10, 1642 --Ireland. The first presbytery consisting of five chaplains and four elders is formed at Carrickfergus. Ministers have been sent over from Scotland.

10 - September 22, 1692 --Massachusetts. The witchcraft trials are at their height. During these days, twenty people will be executed, fifty-five others will be tortured into confession of falsehood, and one hundred and fifty others will be confined to prison with two hundred more accused or suspected. Cotton Mather will write a tract in which he will express great thankfulness so many witches have met their just doom while Judge Sewell will publicly confess:

      “Samuel Sewell, sensible of the reiterated strokes of God upon himself and family; and being sensible, that as to the guilt contracted upon the opening of the late Commission of Oyer and Termines at Salem (to which the order for this Day relates) he is, upon many accounts, more concerned than any that he knows of, desires to take the blame and shame of it, asking pardon of men, and especially desiring prayer that God, who has an unlimited authority, would pardon that sin and all other his sins ....” So stated Samuel Sewell, Judge of Massachusetts Supreme Court. It was uttered during a fast day service in the old South Church. Judge Sewell rose, while Rev. Samuel Willard, his pastor, read this confession from the pulpit.

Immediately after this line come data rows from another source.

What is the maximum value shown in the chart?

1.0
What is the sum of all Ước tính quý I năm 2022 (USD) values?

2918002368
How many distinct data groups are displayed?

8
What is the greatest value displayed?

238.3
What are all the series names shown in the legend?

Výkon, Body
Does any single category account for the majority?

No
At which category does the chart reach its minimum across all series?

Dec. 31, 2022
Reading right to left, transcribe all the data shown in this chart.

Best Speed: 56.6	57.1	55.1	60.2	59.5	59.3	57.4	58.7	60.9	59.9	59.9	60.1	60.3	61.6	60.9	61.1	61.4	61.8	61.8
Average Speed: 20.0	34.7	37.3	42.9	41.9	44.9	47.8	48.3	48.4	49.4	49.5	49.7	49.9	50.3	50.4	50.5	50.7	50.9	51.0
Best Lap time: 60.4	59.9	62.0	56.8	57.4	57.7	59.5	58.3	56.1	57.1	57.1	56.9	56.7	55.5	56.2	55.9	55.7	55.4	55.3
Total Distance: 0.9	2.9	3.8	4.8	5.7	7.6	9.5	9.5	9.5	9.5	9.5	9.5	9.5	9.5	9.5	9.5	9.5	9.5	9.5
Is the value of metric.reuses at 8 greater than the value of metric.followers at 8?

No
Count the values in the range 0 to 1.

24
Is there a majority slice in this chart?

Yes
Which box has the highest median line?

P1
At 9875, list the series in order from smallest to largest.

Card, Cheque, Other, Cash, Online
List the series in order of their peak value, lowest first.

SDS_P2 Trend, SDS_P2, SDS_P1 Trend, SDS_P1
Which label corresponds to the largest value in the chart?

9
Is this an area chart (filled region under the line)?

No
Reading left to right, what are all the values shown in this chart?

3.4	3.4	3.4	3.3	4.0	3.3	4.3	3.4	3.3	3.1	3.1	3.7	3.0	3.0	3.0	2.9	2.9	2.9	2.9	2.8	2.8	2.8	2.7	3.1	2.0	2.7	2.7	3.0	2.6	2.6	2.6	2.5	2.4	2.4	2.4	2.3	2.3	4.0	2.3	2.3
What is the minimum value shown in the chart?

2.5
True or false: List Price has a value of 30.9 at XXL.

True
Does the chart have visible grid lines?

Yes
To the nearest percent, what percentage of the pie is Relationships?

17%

11, 1525 --Germany. Martin Luther marries Catherine Von Bora. Pomeranus blesses this union that is witnessed by Lucas Cranach the celebrated painter. She will make a blessed home for the reformer and a child will be born in about a year’s time. He affectionately refers to her as “Katie, my rib!” but in times of her self-exertion, he addresses her as “Sir Kate!” Melancthon is not present.
     “The greatest gift of God,” he later declares, “is a pious, amiable spouse who fears God, loves his house, and with whom he can live in perfect confidence.”

11, 1559 –Scotland. John Knox has made known his intention of preaching in the Cathedral of St. Andrews today. Archbishop Hamilton is aghast knowing the abilities of the reformer as a preacher and yesterday hurried from Falkland twenty miles away with three hundred armed men boasting that most of the cannon balls will alight on Knox’s nose. Friends of the reformer have urged the preacher to abandon his intentions.
      Today, despite his military aid, the Archbishop hastily returns to Falkland.

11, 1569 --France. On June 9th, Count Palatine Wolfgang gained a victory against French Roman Catholic forces. Today, he is united with Huguenot forces under Gaspard Coligny, but illness and fatigue have completely exhausted him and he dies in only a few hours.
     On June 8, 1571, Huguenot leaders will write his sons, that next to God, they owe to Count Wolfgang, their lives, estates, honor and religious freedom.

11, 1744 --Connecticut. At age twenty-six, David Brainerd is ordained by a presbytery to the Gospel ministry. He is sent to a mission among the Indians.